In essence, statistical power is exclusively a pre‐trial concept used to inform the design of a study, and – unlike confidence intervals – not a tool for data interpretation. It shows the probability of detecting a statistically significant difference in a given prespecified effect size, given that it really exists within the population from where the study sample was drawn (Cook et al., 2018). Statistical power thus provides critical information about the anticipated sample size needed to foresee a specific probability of   detecting prespecified clinically or biologically relevant differences between different interventions, conditions or groups. The goal is to have a sample size that has sufficiently high statistical power (typically 80% or 90%) for detecting such a difference while setting statistical significance at the level planned for the statistical analysis (usually at the two‐sided 5% level). This should be based on the best available prior knowledge from the background population from which the random sample of the study is drawn, for example, from previous studies on a similar population with similar exposure or, preferably, from pilot data.
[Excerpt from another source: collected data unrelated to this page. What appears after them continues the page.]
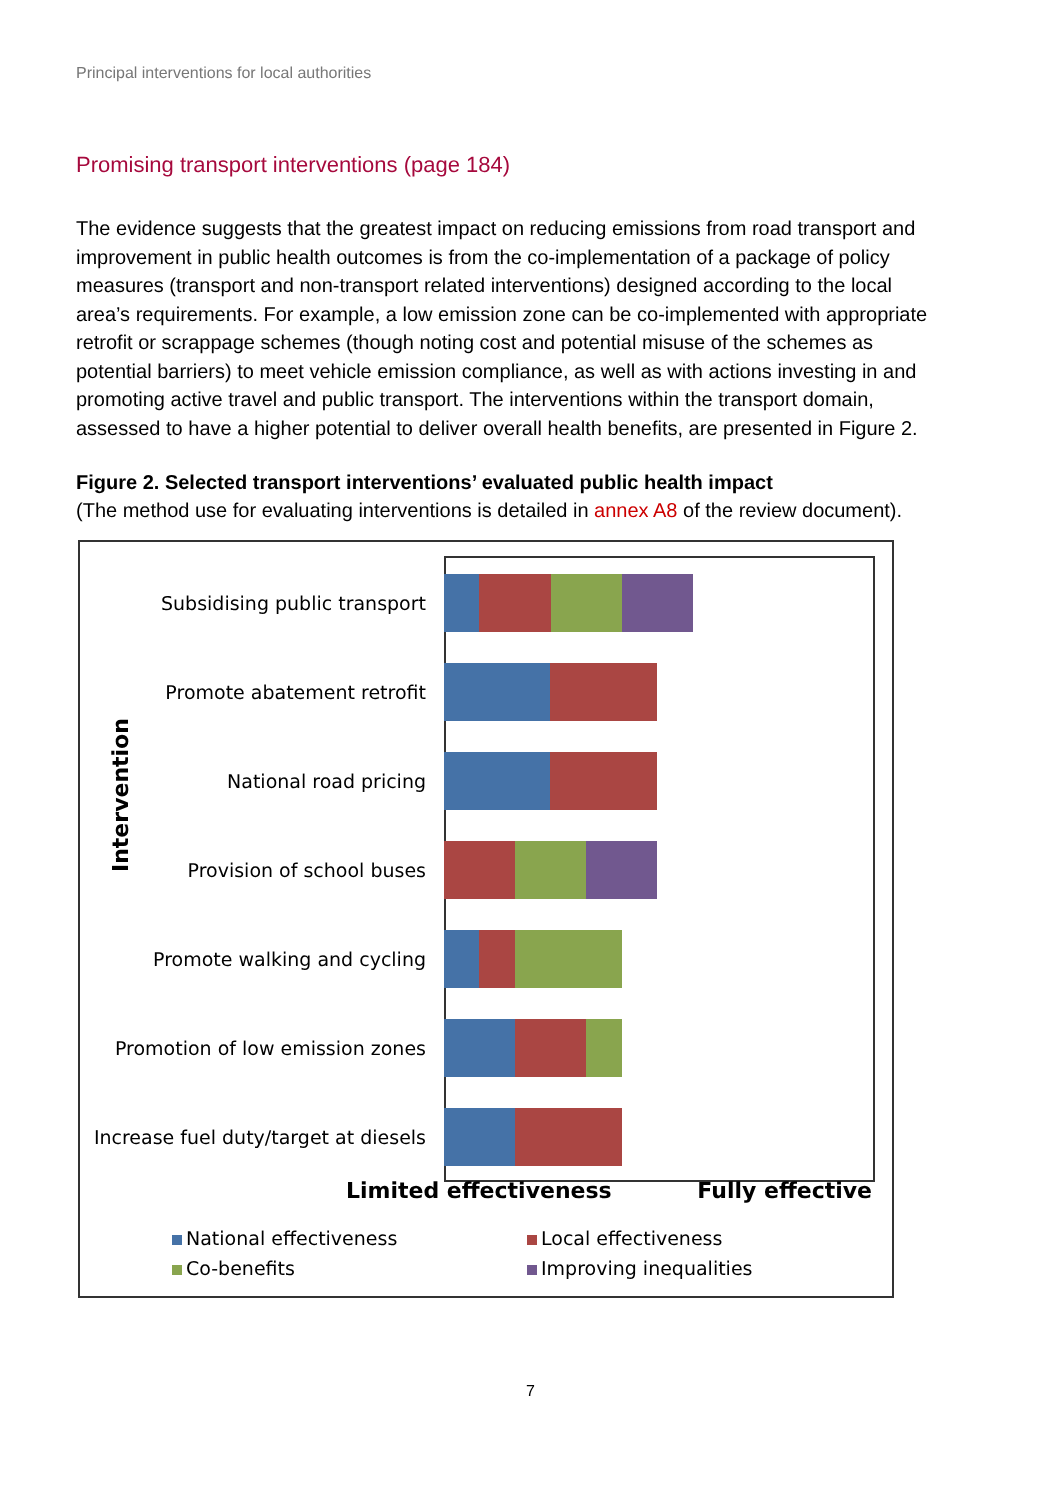Principal interventions for local authorities
Promising transport interventions (page 184)
The evidence suggests that the greatest impact on reducing emissions from road transport and improvement in public health outcomes is from the co-implementation of a package of policy measures (transport and non-transport related interventions) designed according to the local area’s requirements. For example, a low emission zone can be co-implemented with appropriate retrofit or scrappage schemes (though noting cost and potential misuse of the schemes as potential barriers) to meet vehicle emission compliance, as well as with actions investing in and promoting active travel and public transport. The interventions within the transport domain, assessed to have a higher potential to deliver overall health benefits, are presented in Figure 2.
Figure 2. Selected transport interventions’ evaluated public health impact
(The method use for evaluating interventions is detailed in annex A8 of the review document).
Intervention
Subsidising public transport
Promote abatement retrofit
National road pricing
Provision of school buses
Promote walking and cycling
Promotion of low emission zones
Increase fuel duty/target at diesels
Limited effectiveness Fully effective
National effectiveness
Local effectiveness
Co-benefits
Improving inequalities
7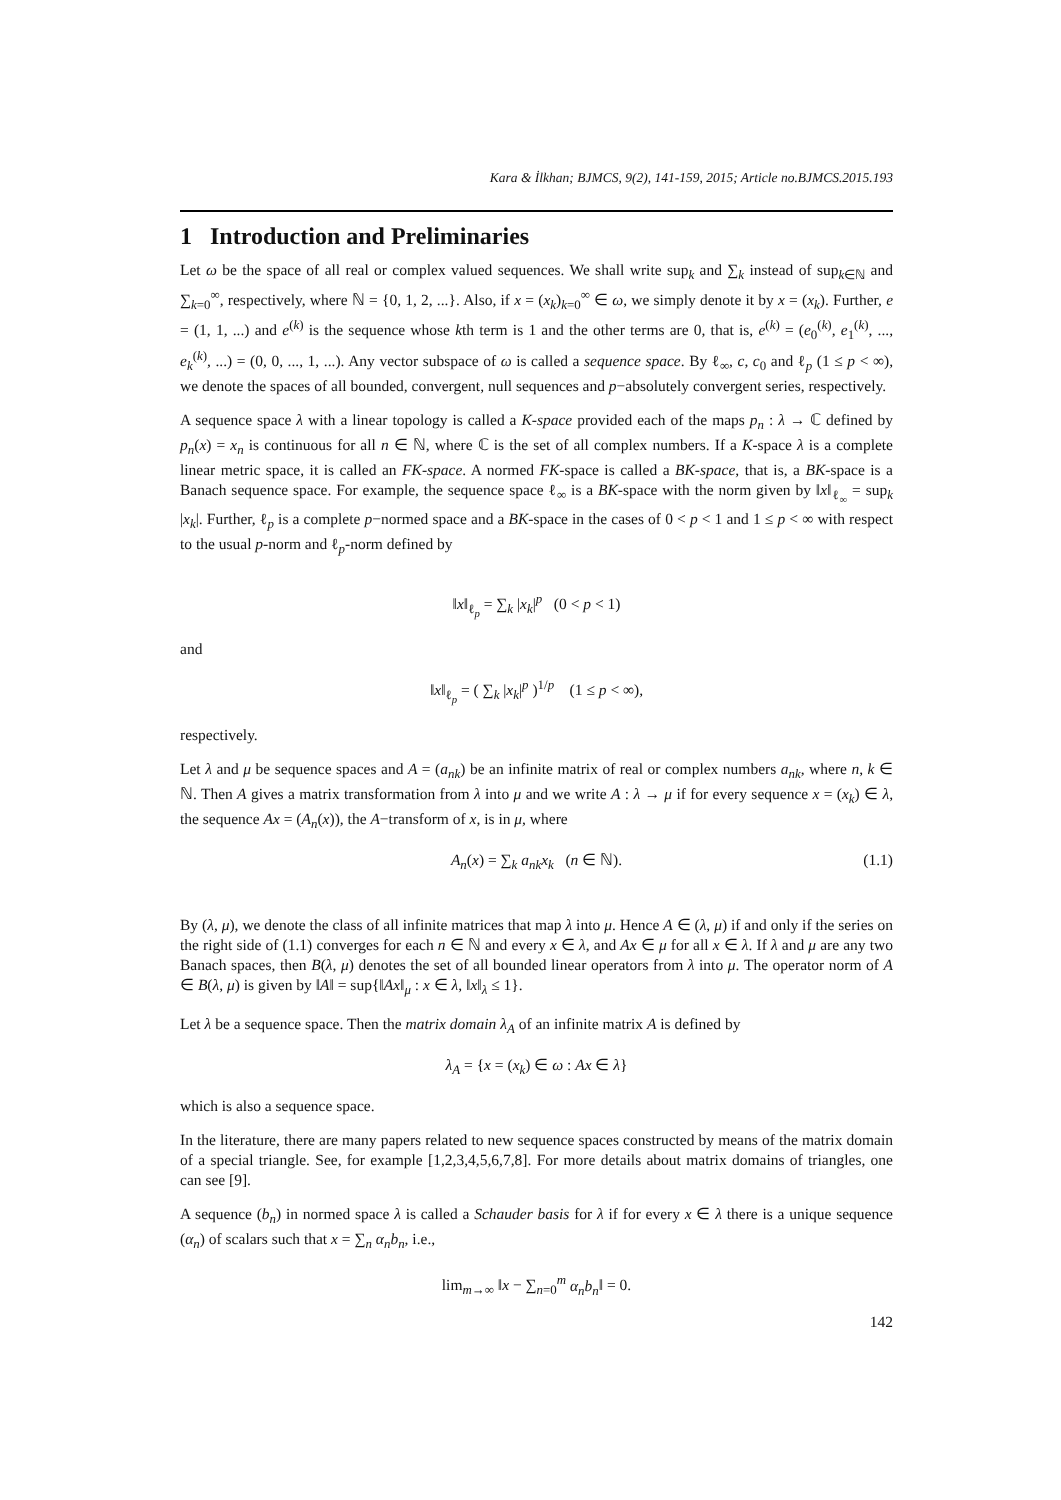Kara & İlkhan; BJMCS, 9(2), 141-159, 2015; Article no.BJMCS.2015.193
1 Introduction and Preliminaries
Let ω be the space of all real or complex valued sequences. We shall write sup<sub>k</sub> and ∑<sub>k</sub> instead of sup<sub>k∈ℕ</sub> and ∑<sub>k=0</sub><sup>∞</sup>, respectively, where ℕ = {0, 1, 2, ...}. Also, if x = (x<sub>k</sub>)<sub>k=0</sub><sup>∞</sup> ∈ ω, we simply denote it by x = (x<sub>k</sub>). Further, e = (1, 1, ...) and e<sup>(k)</sup> is the sequence whose kth term is 1 and the other terms are 0, that is, e<sup>(k)</sup> = (e<sub>0</sub><sup>(k)</sup>, e<sub>1</sub><sup>(k)</sup>, ..., e<sub>k</sub><sup>(k)</sup>, ...) = (0, 0, ..., 1, ...). Any vector subspace of ω is called a sequence space. By ℓ<sub>∞</sub>, c, c<sub>0</sub> and ℓ<sub>p</sub> (1 ≤ p < ∞), we denote the spaces of all bounded, convergent, null sequences and p−absolutely convergent series, respectively.
A sequence space λ with a linear topology is called a K-space provided each of the maps p<sub>n</sub> : λ → ℂ defined by p<sub>n</sub>(x) = x<sub>n</sub> is continuous for all n ∈ ℕ, where ℂ is the set of all complex numbers. If a K-space λ is a complete linear metric space, it is called an FK-space. A normed FK-space is called a BK-space, that is, a BK-space is a Banach sequence space. For example, the sequence space ℓ<sub>∞</sub> is a BK-space with the norm given by ‖x‖<sub>ℓ<sub>∞</sub></sub> = sup<sub>k</sub> |x<sub>k</sub>|. Further, ℓ<sub>p</sub> is a complete p−normed space and a BK-space in the cases of 0 < p < 1 and 1 ≤ p < ∞ with respect to the usual p-norm and ℓ<sub>p</sub>-norm defined by
‖x‖<sub>ℓ<sub>p</sub></sub> = ∑<sub>k</sub> |x<sub>k</sub>|<sup>p</sup> (0 < p < 1)
and
‖x‖<sub>ℓ<sub>p</sub></sub> = ( ∑<sub>k</sub> |x<sub>k</sub>|<sup>p</sup> )<sup>1/p</sup> (1 ≤ p < ∞),
respectively.
Let λ and μ be sequence spaces and A = (a<sub>nk</sub>) be an infinite matrix of real or complex numbers a<sub>nk</sub>, where n, k ∈ ℕ. Then A gives a matrix transformation from λ into μ and we write A : λ → μ if for every sequence x = (x<sub>k</sub>) ∈ λ, the sequence Ax = (A<sub>n</sub>(x)), the A−transform of x, is in μ, where
A<sub>n</sub>(x) = ∑<sub>k</sub> a<sub>nk</sub>x<sub>k</sub> (n ∈ ℕ). (1.1)
By (λ, μ), we denote the class of all infinite matrices that map λ into μ. Hence A ∈ (λ, μ) if and only if the series on the right side of (1.1) converges for each n ∈ ℕ and every x ∈ λ, and Ax ∈ μ for all x ∈ λ. If λ and μ are any two Banach spaces, then B(λ, μ) denotes the set of all bounded linear operators from λ into μ. The operator norm of A ∈ B(λ, μ) is given by ‖A‖ = sup{‖Ax‖<sub>μ</sub> : x ∈ λ, ‖x‖<sub>λ</sub> ≤ 1}.
Let λ be a sequence space. Then the matrix domain λ<sub>A</sub> of an infinite matrix A is defined by
λ<sub>A</sub> = {x = (x<sub>k</sub>) ∈ ω : Ax ∈ λ}
which is also a sequence space.
In the literature, there are many papers related to new sequence spaces constructed by means of the matrix domain of a special triangle. See, for example [1,2,3,4,5,6,7,8]. For more details about matrix domains of triangles, one can see [9].
A sequence (b<sub>n</sub>) in normed space λ is called a Schauder basis for λ if for every x ∈ λ there is a unique sequence (α<sub>n</sub>) of scalars such that x = ∑<sub>n</sub> α<sub>n</sub>b<sub>n</sub>, i.e.,
lim<sub>m→∞</sub> ‖x − ∑<sub>n=0</sub><sup>m</sup> α<sub>n</sub>b<sub>n</sub>‖ = 0.
142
Given that the estimates for power calculations are usually based on limited data of varying quality and every so often quite a few assumptions (Schulz & Grimes, 2005), it is not uncommon that they differ from what is observed in the random sample of the study, and it may then be tempting to revisit the statistical power. Obviously, it is often relevant to assess the risk of a type II error in many studies where the P‐value of the initial hypothesis test is, for example, above 0.05; despite the ease at which it may be performed in most statistical software packages, a post hoc power test is nevertheless not the way forward, as it is both superfluous and misleading. Thus, the statistical analyses of the data provide an effect size, a confidence interval and an exact P‐value, within which all relevant information on the power of the study is already represented. As such, a ‘disappointingly high’ P‐value will inevitably lead to a low post hoc power estimate and vice versa (Hoenig & Heisey, 2001). The pre‐trial statistical power could be perceived as the likelihood that the trial will be successful (i.e., rejecting the null hypothesis as anticipated). It therefore follows that a trial that – for whatever reason – could not reject the null hypothesis was not successful per se. Indeed, a relatively recent study using a comprehensive Monte Carlo‐based simulation clearly demonstrated that when random samples were repeatedly simulated from population distributions, post hoc power analyses provided highly variable power estimates that differed markedly from the true statistical power for detecting statistical significance (Zhang et al., 2019).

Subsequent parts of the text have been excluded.